While filming “A Cook’s Tour” in Los Angeles, Bourdain recreated a scene from the 1950 film “Sunset Boulevard” – where he was floating in a pool just like actor William Holden at the beginning of the film. Holden played a struggling screenwriter narrating the film from beyond the grave.
Neville said Roadrunner was deeply inspired by the film’s storytelling.
“I immediately thought this was the way I wanted to make this film,” he said.
The documentary used Bourdain’s narration from television, radio, podcasts and audiobooks to tell the story of his life, evoking both “Sunset Boulevard” and the experiential feel of Bourdain’s own shows.
“From the start, I just had this idea of making sure Tony could help tell the story, and that was 100% influenced by ‘Sunset Boulevard’.”
Neville’s use of AI to narrate several lines of Bourdain’s written words sparked controversy when the film hit theaters. “It was a modern storytelling technique that I used in a few places where I felt it was important to bring Tony’s words to life,” Neville told Variety.
Bourdain loved books that amaze
Bourdain was also a voracious reader.
Any house
“It was something that checked all the boxes for him. It was smart, it was funny, it was disrespectful,” Neville said.
Thompson’s gonzo journalism, a writing style in which authors become part of the story by simultaneously experiencing and reporting from the first-person perspective, was a major influence on Bourdain.
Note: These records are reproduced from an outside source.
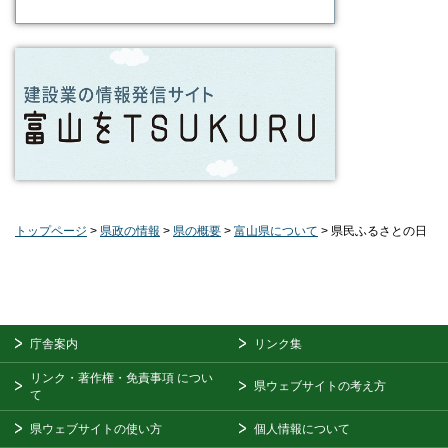
トップページ
>
県政の情報
>
県の概要
>
富山県について
> 県民ふるさとの日
庁舎案内
リンク集
リンク・著作権・免責事項
につい
県ウェブサイトの考え方
て
県ウェブサイトの使い方
個人情報について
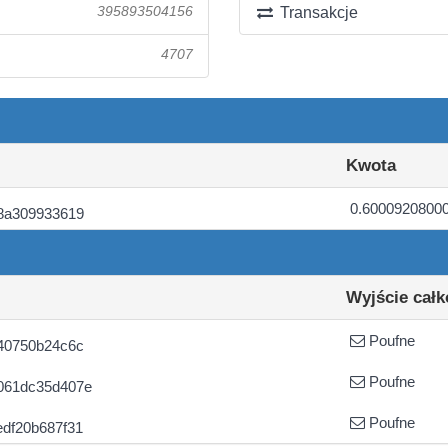
395893504156
Transakcje
4707
Kwota
0.6000920800
8a309933619
Wyjście całk
Poufne
40750b24c6c
Poufne
061dc35d407e
Poufne
df20b687f31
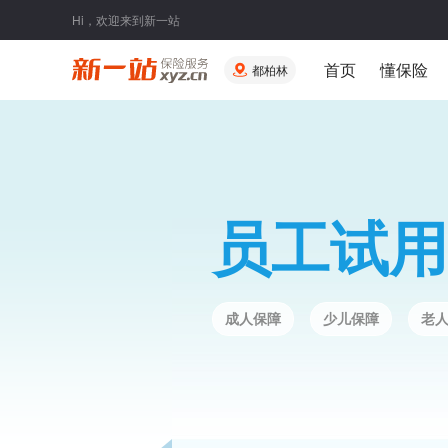
Hi，欢迎来到新一站
首页
懂保险
都柏林
员工试用
成人保障
少儿保障
老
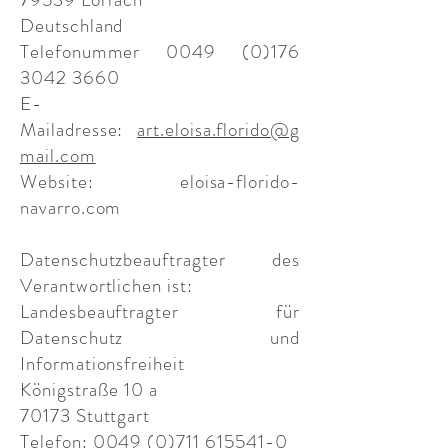
Deutschland
Telefonummer
0049 (0)176
3042 3660
E-
Mailadresse:
art.eloisa.florido@g
mail.com
Website: eloisa-florido-
navarro.com
Datenschutzbeauftragter des
Verantwortlichen ist:
Landesbeauftragter für
Datenschutz und
Informationsfreiheit
Königstraße 10 a
70173 Stuttgart
Telefon:
0049 (0)711 615541-0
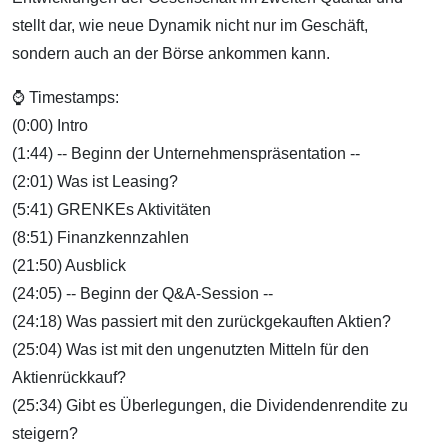
stellt dar, wie neue Dynamik nicht nur im Geschäft,
sondern auch an der Börse ankommen kann.
⌚ Timestamps:
(0:00) Intro
(1:44) -- Beginn der Unternehmenspräsentation --
(2:01) Was ist Leasing?
(5:41) GRENKEs Aktivitäten
(8:51) Finanzkennzahlen
(21:50) Ausblick
(24:05) -- Beginn der Q&A-Session --
(24:18) Was passiert mit den zurückgekauften Aktien?
(25:04) Was ist mit den ungenutzten Mitteln für den
Aktienrückkauf?
(25:34) Gibt es Überlegungen, die Dividendenrendite zu
steigern?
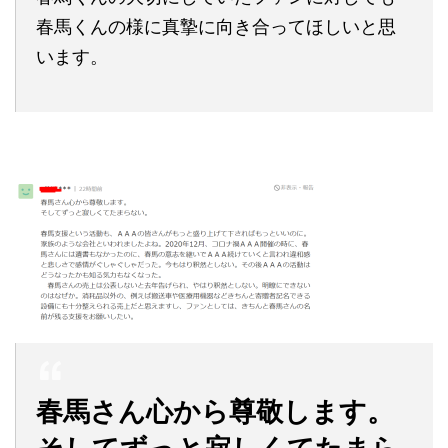
春馬くんの様に真摯に向き合ってほしいと思
います。
春馬さん心から尊敬します。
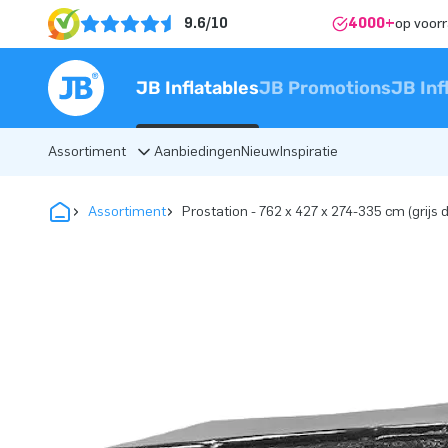
9.6/10
4000+
op voor
JB Inflatables
JB Promotions
JB Inf
Assortiment
Aanbiedingen
Nieuw
Inspiratie
Assortiment
Prostation - 762 x 427 x 274-335 cm (grijs 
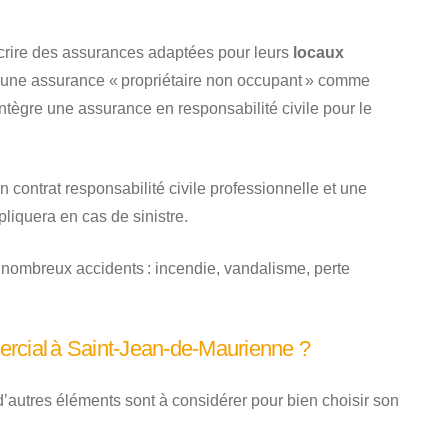
uscrire des assurances adaptées pour leurs
locaux
re une assurance « propriétaire non occupant » comme
 intègre une assurance en responsabilité civile pour le
n contrat responsabilité civile professionnelle et une
liquera en cas de sinistre.
nombreux accidents : incendie, vandalisme, perte
rcial à Saint-Jean-de-Maurienne ?
autres éléments sont à considérer pour bien choisir son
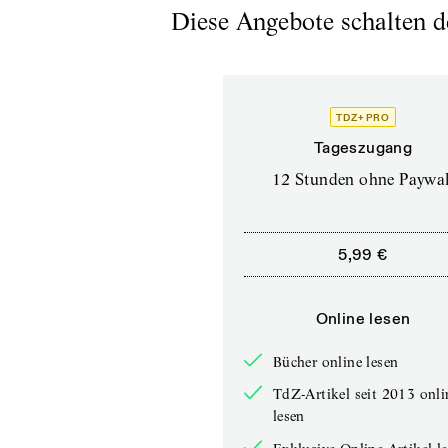
Diese Angebote schalten de
TDZ+ PRO
Tageszugang
12 Stunden ohne Paywal
5,99 €
Online lesen
Bücher online lesen
TdZ-Artikel seit 2013 onli
lesen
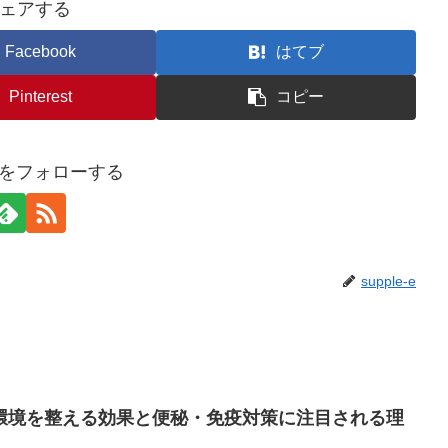
ェアする
Facebook
はてブ
Pinterest
コピー
e-eをフォローする
supple-e
環境を整える効果と便秘・免疫対策に注目される理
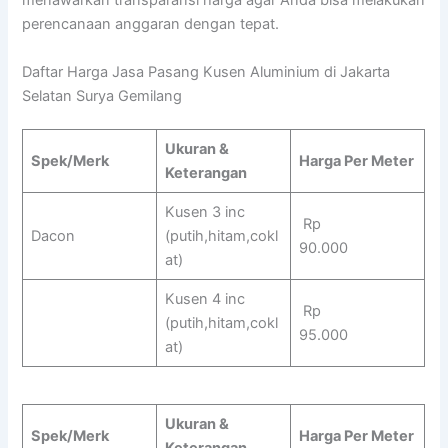
menawarkan transparansi harga agar Anda bisa melakukan
perencanaan anggaran dengan tepat.
Daftar Harga Jasa Pasang Kusen Aluminium di Jakarta
Selatan Surya Gemilang
Ukuran &
Spek/Merk
Harga Per Meter
Keterangan
Kusen 3 inc
Rp
Dacon
(putih,hitam,cokl
90.000
at)
Kusen 4 inc
Rp
(putih,hitam,cokl
95.000
at)
Ukuran &
Spek/Merk
Harga Per Meter
Keterangan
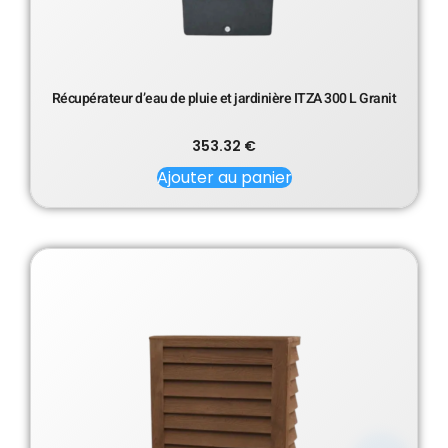
Récupérateur d’eau de pluie et jardinière ITZA 300 L Granit
353.32
€
Ajouter au panier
“‘No Reservations’ owes a lot to Hunter Thompson,” Neville said. Much like the book, the show was about a character throwing himself into a new world and coming out on the other side with a deeper understanding.
marine books
Down and Out in Paris and London is a romantic book about being young, going through these incredible experiences and surviving to tell the story on the other side, similar to Bourdain’s memoir about all the challenges he faces the restaurant industry has been through and somehow managed to stay in the game.
Penguin Books
HarperCollins
“But if I find myself writing in a hole? I always go back to Elmore Leonard. He was a pro,” Bourdain said of his reading habits in a 2017 interview with The New York Times. Bourdain found his work inspirational. Because of the nature of his work, Bourdain also sought out books on the effects of colonialism, such as Graham Greene’s The Quiet American, a work on colonial Vietnam that he brought with him on his visits to the country.
Penguin Classic
The book, Neville explained, is about being a colonial misfit in a country that regards you with suspicion, but somehow you’re still inseparable from it, even if you’ll never fully understand it.
Bourdain told the Times that The Quiet American made him cry. “It always grabs me,” he said.
The deep connections Bourdain evidently formed with the media around him allowed Neville to identify with how the late Parts Unknown host perceived and interacted with the world.
“I’ve thought long and hard about making the film so that it’s my audience,” Neville said. “I wanted him to recognize himself and recognize these little things.”